20,000 Years of Dance Music

Numerai dataset crashes my Jupyter Notebook and Linux PC

Numerai Submission Reminder Message

So how did I come across Numerai, the tournament for would-be quants to predict stock market movement?

It started off with cryptocurrency. Numeraire sits at the very bottom of cryptocurrency stocks running on the Coinbase exchange (or index or what have you) in terms of market cap.

So yeah… Numerai. It’s pretty lousy. It’s a hedge fund itself actually (although competitors in the tournament have zero stake in the hedge fund… they just do the grunt work to build it). And since random forests and XGBoost and AutoML have pretty much got machine learning down to a T… er… it’s all going nowhere really.

What most annoys me about Numerai is the size of the dataset. Weekly data must be downloaded and the size of this file unzipped is 3.5GB. That’s do-able but running pandas read_csv() on it has thrown a wobbly to break my machine time and time again. Because I don’t have enough RAM or grunt power. My machine shouldn’t really crash (that’s a quite serious problem I am having with Linux right now, I guess) but Jupyter Notebook is going to crash. I maybe have 12GB RAM in this machine (which is not all that tiny really) but it’s not going to cut it for analysing this Numerai dataset.

The way around it is to use Google Colab instead of Jupyter notebooks. It worked for me. Oh no… ‘Your session crashed after using all available RAM’. At least Google Colab crashes my process but not my whole machine.

I’ve managed but been late with my submissions for the first two weeks of my entry into the Numerai tournament. It’s a start though. But now I need to learn how to use Google Colab. Quite enjoying it though, mostly fussing about at this stage putting datasets and models into different folders (which is not high-end machine learning). And thinking about it with a bit of perspective too.
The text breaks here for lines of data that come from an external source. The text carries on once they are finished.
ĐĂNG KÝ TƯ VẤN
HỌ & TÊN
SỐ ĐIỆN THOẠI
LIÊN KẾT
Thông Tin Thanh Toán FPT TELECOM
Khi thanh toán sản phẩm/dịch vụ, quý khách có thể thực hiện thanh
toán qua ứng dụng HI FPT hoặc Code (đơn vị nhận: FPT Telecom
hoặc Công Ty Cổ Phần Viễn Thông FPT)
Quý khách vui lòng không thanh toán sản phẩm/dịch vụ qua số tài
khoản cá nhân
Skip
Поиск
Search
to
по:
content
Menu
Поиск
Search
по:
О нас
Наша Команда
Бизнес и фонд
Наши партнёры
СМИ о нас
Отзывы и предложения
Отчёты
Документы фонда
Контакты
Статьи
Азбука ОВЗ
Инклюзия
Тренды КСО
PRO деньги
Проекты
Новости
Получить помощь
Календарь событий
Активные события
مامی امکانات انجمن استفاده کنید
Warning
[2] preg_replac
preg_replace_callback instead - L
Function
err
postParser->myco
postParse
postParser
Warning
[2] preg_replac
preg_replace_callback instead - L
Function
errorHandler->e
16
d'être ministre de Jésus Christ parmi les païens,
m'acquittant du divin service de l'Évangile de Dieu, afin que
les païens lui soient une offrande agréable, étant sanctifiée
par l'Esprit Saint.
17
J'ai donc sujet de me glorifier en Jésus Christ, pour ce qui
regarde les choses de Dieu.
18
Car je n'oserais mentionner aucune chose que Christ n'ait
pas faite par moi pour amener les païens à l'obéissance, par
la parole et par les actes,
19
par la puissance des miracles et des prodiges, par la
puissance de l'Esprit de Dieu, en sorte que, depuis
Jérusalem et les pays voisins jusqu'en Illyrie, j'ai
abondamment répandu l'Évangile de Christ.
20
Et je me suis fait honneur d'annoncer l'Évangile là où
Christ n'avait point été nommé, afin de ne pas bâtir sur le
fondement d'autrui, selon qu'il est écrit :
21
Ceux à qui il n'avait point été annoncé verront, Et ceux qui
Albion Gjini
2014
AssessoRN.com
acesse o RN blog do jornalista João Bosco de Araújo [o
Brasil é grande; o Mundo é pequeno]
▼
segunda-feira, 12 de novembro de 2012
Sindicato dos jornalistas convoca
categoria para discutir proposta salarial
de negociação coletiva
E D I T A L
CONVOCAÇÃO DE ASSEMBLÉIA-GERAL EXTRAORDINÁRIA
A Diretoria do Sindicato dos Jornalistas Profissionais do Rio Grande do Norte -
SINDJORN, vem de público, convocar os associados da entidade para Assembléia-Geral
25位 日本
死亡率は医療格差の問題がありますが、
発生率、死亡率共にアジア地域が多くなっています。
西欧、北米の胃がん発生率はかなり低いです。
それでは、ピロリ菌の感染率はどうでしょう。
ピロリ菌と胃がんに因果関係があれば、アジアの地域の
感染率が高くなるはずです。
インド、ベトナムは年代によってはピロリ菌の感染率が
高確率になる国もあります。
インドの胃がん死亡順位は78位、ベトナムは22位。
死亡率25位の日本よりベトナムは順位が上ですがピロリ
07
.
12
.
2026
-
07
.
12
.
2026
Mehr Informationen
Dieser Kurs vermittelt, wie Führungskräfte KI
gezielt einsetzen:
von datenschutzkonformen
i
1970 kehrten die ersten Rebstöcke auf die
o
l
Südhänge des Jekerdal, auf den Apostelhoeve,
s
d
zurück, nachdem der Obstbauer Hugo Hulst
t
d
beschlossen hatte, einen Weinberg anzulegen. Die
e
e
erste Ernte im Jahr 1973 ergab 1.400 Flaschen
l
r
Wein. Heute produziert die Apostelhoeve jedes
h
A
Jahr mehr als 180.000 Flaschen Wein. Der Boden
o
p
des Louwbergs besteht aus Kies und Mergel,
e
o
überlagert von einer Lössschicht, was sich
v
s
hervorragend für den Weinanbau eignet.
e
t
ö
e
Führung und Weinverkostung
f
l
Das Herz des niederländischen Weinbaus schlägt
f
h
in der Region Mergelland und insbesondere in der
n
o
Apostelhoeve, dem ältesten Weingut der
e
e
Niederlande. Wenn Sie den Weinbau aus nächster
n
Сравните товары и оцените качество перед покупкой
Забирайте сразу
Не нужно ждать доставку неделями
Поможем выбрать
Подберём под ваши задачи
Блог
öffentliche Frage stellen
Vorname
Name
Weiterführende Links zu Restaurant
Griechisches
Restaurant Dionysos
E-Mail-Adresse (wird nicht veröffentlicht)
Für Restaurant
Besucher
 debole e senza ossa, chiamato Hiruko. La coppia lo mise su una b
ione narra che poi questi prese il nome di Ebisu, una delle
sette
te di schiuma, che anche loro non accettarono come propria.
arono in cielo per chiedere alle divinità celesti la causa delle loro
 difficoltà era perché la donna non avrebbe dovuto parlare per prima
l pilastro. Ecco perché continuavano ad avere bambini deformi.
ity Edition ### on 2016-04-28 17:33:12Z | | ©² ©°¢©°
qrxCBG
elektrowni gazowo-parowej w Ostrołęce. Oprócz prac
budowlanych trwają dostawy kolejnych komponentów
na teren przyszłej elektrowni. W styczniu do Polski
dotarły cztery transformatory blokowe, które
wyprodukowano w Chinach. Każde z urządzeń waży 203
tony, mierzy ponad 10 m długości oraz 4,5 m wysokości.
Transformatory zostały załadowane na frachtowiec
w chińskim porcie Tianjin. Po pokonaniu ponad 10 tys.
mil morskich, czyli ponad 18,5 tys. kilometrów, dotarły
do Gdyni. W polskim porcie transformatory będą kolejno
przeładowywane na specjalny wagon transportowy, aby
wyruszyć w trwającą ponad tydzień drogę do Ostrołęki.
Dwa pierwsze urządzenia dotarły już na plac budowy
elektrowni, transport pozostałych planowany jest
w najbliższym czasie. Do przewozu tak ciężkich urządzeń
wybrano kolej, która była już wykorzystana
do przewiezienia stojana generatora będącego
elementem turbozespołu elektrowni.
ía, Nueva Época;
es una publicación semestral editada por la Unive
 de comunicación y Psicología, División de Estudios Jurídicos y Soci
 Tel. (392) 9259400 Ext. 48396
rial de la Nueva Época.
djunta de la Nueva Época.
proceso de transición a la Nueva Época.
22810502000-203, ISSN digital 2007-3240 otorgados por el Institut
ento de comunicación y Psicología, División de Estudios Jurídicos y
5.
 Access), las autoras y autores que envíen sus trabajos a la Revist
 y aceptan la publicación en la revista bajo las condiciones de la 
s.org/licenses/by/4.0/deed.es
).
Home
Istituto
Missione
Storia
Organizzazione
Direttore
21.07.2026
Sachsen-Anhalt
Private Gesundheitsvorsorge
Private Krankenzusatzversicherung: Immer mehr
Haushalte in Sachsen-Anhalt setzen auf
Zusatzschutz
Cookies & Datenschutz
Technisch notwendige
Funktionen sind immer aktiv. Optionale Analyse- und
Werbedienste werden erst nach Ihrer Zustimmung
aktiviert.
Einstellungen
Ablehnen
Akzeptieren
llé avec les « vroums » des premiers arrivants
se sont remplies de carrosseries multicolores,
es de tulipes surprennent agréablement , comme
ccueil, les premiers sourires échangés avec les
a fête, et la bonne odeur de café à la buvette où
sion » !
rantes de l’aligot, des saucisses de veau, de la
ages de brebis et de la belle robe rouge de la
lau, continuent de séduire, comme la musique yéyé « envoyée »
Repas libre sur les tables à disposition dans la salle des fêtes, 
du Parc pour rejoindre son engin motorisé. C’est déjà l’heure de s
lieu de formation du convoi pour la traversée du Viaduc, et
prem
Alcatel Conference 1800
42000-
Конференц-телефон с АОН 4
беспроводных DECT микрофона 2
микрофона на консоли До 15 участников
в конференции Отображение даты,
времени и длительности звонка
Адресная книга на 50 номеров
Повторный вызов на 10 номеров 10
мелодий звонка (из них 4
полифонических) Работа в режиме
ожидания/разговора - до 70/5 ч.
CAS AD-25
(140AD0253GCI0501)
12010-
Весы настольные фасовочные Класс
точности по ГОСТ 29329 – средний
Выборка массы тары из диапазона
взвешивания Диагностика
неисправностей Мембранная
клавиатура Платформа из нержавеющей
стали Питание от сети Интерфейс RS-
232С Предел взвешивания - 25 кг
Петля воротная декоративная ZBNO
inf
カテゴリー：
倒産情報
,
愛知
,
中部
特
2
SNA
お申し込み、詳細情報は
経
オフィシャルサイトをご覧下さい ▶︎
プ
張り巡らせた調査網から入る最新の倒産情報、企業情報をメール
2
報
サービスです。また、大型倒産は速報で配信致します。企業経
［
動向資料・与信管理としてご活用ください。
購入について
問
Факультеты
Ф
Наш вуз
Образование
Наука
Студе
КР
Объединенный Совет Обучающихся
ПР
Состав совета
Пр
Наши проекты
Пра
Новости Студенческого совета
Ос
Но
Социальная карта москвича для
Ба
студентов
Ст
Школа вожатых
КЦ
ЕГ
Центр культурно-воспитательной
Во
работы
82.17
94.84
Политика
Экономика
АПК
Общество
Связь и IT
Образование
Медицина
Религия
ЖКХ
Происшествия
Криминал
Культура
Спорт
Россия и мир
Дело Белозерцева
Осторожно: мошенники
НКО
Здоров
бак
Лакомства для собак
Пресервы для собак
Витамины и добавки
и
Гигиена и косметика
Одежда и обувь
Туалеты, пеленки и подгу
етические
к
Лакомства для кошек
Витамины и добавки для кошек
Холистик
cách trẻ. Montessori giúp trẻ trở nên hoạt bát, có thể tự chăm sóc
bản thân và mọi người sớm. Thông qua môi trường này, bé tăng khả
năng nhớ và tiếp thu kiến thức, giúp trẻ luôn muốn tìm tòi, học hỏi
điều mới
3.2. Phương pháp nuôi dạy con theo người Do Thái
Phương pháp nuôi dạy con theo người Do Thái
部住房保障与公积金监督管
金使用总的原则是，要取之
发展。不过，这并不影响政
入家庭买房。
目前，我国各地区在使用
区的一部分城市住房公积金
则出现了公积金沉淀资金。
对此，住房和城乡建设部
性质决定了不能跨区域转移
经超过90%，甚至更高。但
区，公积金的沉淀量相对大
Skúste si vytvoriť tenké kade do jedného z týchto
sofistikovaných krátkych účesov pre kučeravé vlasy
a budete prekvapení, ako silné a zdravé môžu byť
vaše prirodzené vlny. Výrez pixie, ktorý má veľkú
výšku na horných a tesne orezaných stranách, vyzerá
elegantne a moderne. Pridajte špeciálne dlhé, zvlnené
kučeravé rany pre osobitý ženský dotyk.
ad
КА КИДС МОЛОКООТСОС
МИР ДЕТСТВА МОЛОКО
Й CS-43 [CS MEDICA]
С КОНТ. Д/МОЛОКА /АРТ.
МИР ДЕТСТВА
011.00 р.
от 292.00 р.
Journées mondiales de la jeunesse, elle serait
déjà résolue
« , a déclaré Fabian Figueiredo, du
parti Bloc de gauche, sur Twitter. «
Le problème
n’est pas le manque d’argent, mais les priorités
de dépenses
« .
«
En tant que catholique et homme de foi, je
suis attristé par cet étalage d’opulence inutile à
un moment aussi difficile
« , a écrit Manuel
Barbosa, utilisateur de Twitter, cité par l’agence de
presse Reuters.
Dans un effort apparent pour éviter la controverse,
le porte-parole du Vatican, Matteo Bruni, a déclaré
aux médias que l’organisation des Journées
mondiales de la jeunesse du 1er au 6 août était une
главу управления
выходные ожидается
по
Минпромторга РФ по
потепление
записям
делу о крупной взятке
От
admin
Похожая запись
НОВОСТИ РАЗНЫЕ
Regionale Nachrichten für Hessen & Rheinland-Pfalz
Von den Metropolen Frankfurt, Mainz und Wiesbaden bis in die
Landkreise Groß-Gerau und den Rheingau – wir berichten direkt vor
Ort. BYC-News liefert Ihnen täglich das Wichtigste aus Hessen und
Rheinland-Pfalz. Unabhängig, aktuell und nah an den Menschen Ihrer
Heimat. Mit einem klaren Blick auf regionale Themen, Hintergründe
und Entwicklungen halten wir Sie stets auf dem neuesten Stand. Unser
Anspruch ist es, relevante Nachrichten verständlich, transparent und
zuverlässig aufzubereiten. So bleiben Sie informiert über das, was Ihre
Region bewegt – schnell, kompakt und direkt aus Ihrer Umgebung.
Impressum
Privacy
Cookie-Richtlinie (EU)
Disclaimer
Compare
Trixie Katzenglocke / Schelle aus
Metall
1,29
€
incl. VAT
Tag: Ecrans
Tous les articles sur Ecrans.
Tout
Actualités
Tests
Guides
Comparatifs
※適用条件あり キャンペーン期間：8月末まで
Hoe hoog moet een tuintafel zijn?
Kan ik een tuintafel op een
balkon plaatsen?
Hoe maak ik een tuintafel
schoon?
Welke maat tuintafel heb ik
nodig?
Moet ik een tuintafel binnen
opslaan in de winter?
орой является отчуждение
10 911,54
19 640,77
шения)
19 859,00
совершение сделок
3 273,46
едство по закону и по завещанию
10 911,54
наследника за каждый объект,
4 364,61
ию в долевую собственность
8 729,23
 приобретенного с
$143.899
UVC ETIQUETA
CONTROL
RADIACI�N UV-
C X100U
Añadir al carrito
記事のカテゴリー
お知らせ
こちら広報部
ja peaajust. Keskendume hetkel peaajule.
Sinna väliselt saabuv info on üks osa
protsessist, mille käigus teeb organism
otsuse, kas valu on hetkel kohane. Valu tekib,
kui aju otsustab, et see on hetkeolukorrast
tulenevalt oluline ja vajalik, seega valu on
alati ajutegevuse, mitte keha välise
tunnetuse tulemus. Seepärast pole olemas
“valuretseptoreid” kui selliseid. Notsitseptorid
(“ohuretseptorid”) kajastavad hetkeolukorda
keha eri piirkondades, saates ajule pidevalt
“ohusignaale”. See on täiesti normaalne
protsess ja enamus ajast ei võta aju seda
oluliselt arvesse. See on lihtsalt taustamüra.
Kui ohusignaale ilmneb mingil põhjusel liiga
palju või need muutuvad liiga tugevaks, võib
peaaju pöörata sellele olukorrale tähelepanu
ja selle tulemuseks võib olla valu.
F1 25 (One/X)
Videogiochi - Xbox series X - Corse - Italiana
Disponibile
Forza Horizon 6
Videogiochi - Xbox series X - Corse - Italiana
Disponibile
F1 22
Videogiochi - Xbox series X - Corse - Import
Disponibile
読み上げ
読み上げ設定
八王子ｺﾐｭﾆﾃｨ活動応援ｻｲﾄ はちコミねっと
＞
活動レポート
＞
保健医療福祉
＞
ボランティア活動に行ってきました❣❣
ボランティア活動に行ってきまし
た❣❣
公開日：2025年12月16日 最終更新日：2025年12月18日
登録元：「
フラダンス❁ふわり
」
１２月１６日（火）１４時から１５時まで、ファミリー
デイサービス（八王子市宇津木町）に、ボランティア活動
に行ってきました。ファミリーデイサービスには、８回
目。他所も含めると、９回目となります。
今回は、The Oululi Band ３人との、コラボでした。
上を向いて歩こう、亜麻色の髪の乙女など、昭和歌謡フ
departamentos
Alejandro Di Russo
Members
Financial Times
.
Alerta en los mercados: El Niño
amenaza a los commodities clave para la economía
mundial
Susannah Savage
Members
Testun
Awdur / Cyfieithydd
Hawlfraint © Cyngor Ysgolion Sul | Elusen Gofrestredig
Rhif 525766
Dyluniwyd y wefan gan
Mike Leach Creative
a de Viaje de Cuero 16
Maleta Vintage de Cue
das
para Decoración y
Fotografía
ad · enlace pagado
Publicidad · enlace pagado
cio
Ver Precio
Thinking: Individual competitors competing on a fairly inane question (predicting the movement of market stocks) by seeing who can throw the fastest, biggest computer force at some pretty large datasets… what’s to like?

My point for readers here is just that if your PC has similar modest specs and your exploratory/analytical notebook (or even computer) is crashing when reading the Numerai dataset it’s due to a lack of computer power.

I watched The Social Dilemma actually, which was quite good (silly in places). I was pleased to see a major film exploring the alarming impact of profit-motivated algorithms on social networking.

Listening to Lazy Dog, a 2-CD set of deep house from 2000. Lazy Dog was a club night held in a small basement club in Notting Hill in the late nineties. Deep house, according to Wikipedia, ‘rarely reaches a climax, but lingers on as a comfortable, hypnotic and relaxing pulse, perfect for the small, dimly lit nightclub.’ I’ve worn my ears out with it a bit now but it’s a very nice couple of mixes.